A new model and method for innovation consulting
SITUATION
In today's sped-up, ever-changing world, companies scramble to show growth and relevance. This scramble is well warranted: 50 years ago, the life expectancy of a Fortune 500 firm was around 75 years; today, it’s less than 15, and continuing to decline. A primary reason for this is that many things that used to be abundant for corporations (audiences, resources, time to sell their products) have become scarce, while things that were once scarce (brands, channels, specialists) are now abundant. This was reflected when Bain & Co. reported that 80 percent of CEOs believe their business is differentiated but only 8 percent of customers agree with them. In short, the world has become increasingly complex, customer attention is at best limited, and channels for distribution have multiplied to the point at which it is almost impossible to be everywhere your potential customer may be. To win in this world and minimize the gap between perceived and actual differentiation, the C-suite have to begin doing their story—not just telling it. They have to create experiences that utilize the medium of people by allowing them to participate in the brand and advocate on behalf of the company.
To build the sort of experiences that consumers are looking for, companies are having to go outside their walls and create teams tailored to the consumers' needs. This is because the required resources for a wide variety of experiences are unlikely to be in-house, and because, in today's economy, the majority of top talent reside in small elite teams outside of major corporations, working across many different companies and acting as hired guns that can draw on vast experiences while maintaining agile execution.
We believed there was a way to help companies live out their stories through actions and, at the same time, create a new consulting model that leverages a network of elite teams to build those actions. After all, to quote Ben Horowitz, "a company without a story is a company without a strategy." We were looking to bring those stories to life.
STRATEGY
Our solution was to create a business that helps companies become Storydoers. Co:collective was founded on the principle of helping companies grow by inventing and reinventing products, business, and services on behalf of our clients. We would do this by creating a process and set of tools that would aid us in understanding the true need and narrative of the company. Pulling from design thinking and business consulting practices, we would spent about 8 weeks researching the situation and getting buy-in around the insights we found and the story we created. With the story agreed upon, we would spend the next 8 weeks developing concepts and prototypes that would carry the story out in the world. We dubbed this new process Storydoing. Through Storydoing we were creating products that had marketing potential and the potential for viral adoption built into the experience, rather than bolting it on in the end. This is critical as, like Jeff Bezos, we believe that "advertising is the price you pay for unremarkable product or services," and that through story-led innovation we would create actions that market themselves.
In order to pull Storydoing off, we would need a series of partners to help us execute the experiences we dreamed up for the client. Our partners would become part of a network called Co:conspirators, that could call upon each other depending on the business needs of their clients. Our Co:conspirators relationships had to be more involved and intimate than normal project partners.
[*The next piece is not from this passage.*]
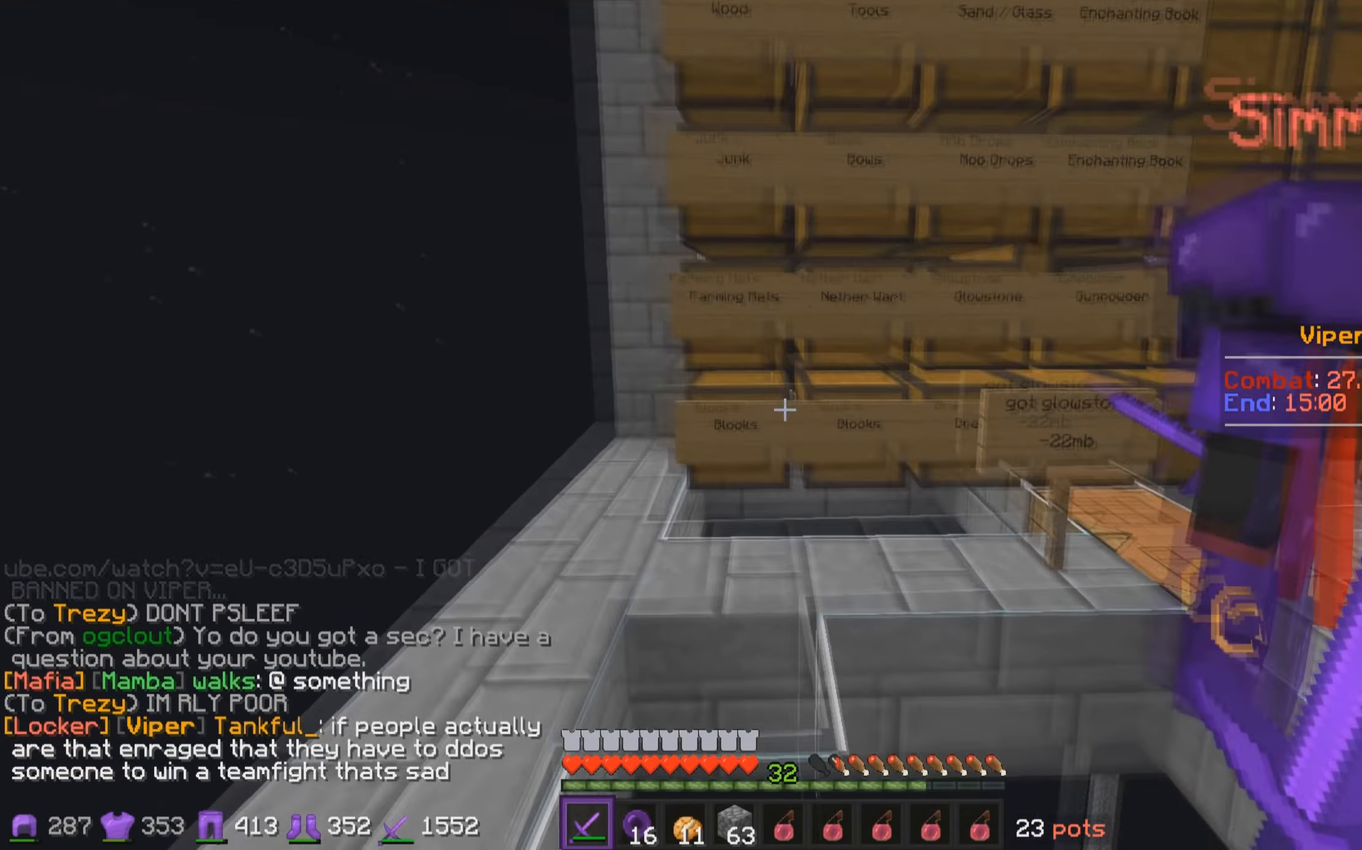
{"keys": ["w"], "mouse": [], "events": [[200, "d", "down"], [200, "w", "down"], [500, "d", "up"]]}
We would need to consistently trust these partners with fidelity of the final product. We would need to call upon them to be the experts in their fields inn front of our clients. We would need to share information among us that would be sure wouldn't be disclosed to publicly or to third parties. Finally, we would share new business opportunities that would come our way with Co:conspirators who were better equipped to solve the client problem, and asked that Co:conspirators do the same.
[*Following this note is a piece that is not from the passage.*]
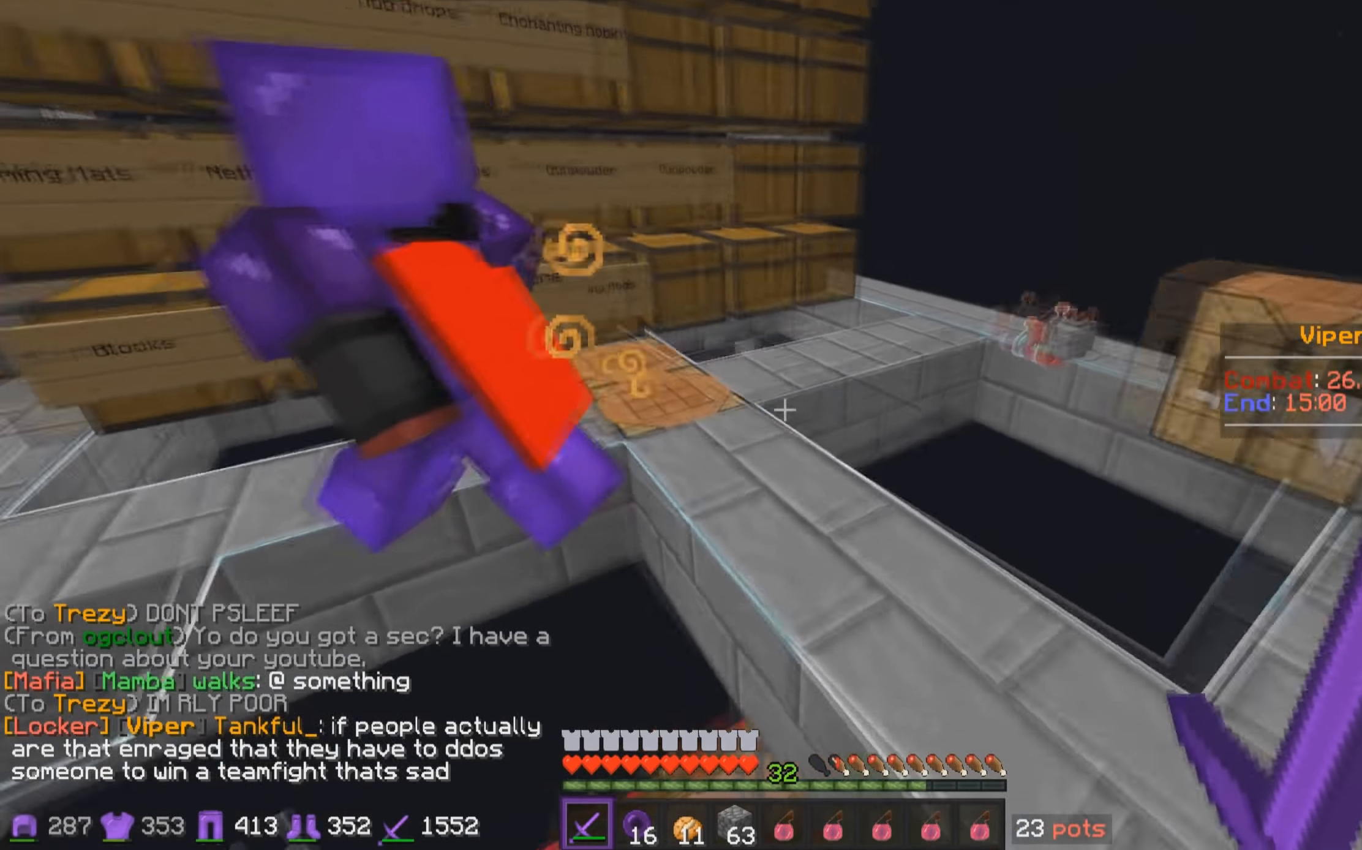
{"keys": [], "mouse": ["right"], "events": [[350, "w", "up"], [450, "mouse_right", "down"]]}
With the people, process and platform established we set about working with clients who were ready to change the way they do business and the way their business acts in and for the world.
ACTIONS
01. Create a collaboration platform for Co:conspirators
A network from which partners could be easily leverage one another for new business activities and project expertise.
02. Pioneer a new way of innovating for clients
Created a new process called Storydoing that takes clients from deep interrogative research and immersive strategy sessions to concept design and prototyping of brand actions.
03. analyze and publish the unique abilities of storydoing
Analyzed Storydoing companies vs. storytelling companies to reflect the difference in performance and value the companies bring to their core constituents. With quantitative findings for the Storydoing research publish a book called True Story with Case Studies that speak to Storydoing in depth.







04. Work with a powerful portfolio of companies to establish Storydoing
We have had the pleasure and opportunity of working with many clients across different industries to create Iconic Innovations that move their business forward.